FROM THE LARGE video display in an interview room, Captain Yan watched as Sergeant Washington led Jack and Dvora out of the bay. Yan had not met two such accomplished liars in a long time. Both of them were charming and intelligent. He knew they knew things he could use. He knew they suspected that he knew this. It was a silly game, one that wasted time. The passing of time, in any investigation, was the enemy of truth. The more quickly he tied the threads together, the more quickly he could braid them into the rope to hang those who thought they could get away with this nonsense on his watch.
He would not normally afford people who had knowledge he needed the leeway he afforded these two. This had nothing to do with their political power, at least not directly. He did not fear upsetting them and having them use their political wherewithal to pressure him, even if they were the vindictive kind. He knew these two were not, because his intelligence reports spoke very highly of their character. He afforded them the leeway because once they learned to trust him they would became enormously valuable allies.
These two, three if you counted Hong Lee, would be the last piece of his circle. He was given to flights of fancy on occasion and thought of the group he had assembled as his super heroes alliance-Alvin Yan’s Super Hero Alliance-AYSHA. This acronym did not have the ring to it that Captain Alvin Yan wanted. When he was not so very tired, he and his beautiful, brilliant bride would have a glass of brandy or two, sit in front of the fire and giggle like schoolchildren while they invented an acronym that had more of a rolling thunder.

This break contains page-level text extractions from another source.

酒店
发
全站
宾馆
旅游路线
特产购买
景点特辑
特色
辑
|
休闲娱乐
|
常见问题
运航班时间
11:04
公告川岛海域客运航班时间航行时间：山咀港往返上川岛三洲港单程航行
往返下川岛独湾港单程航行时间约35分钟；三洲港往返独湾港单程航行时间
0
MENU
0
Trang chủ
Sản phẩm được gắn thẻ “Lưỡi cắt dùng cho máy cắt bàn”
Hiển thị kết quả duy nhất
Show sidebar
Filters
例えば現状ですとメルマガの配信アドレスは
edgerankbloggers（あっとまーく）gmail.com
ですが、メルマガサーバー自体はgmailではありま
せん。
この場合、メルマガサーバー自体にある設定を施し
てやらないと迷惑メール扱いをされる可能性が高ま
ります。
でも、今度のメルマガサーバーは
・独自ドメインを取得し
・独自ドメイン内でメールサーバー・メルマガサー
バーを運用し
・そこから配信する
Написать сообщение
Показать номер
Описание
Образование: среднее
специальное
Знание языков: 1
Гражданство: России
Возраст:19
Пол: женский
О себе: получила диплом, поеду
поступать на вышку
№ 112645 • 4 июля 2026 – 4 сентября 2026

Yan sighed as he thought of his brothers in blue. Most cops weren’t all that smart and many were corrupt. This was a good thing, as most criminals were stupid and lazy or his brothers would never catch them. The problem with this came when someone of his talents and with his superb team tried to deal with people such as Dvora and Jack. He chose to think of them as Dvora and Jack. He knew that one day they would be friends. These two and their friends would make such superb allies!
He knew that one way or another, by truth, guile or coercion, they were going to share what they knew and share it soon. He just hoped that it would not be too late to stop this insanity before it claimed other lives. The last thing he thought before he fell asleep on the couch in his napping room was that it was going to be very difficult to coerce or outsmart these two. He smiled briefly at the challenge they presented. Then his face turned grim. He stopped himself thinking about the perpetrators. He forced himself into serenity, evened his breathing, and cleared his mind. In less than a minute he was asleep.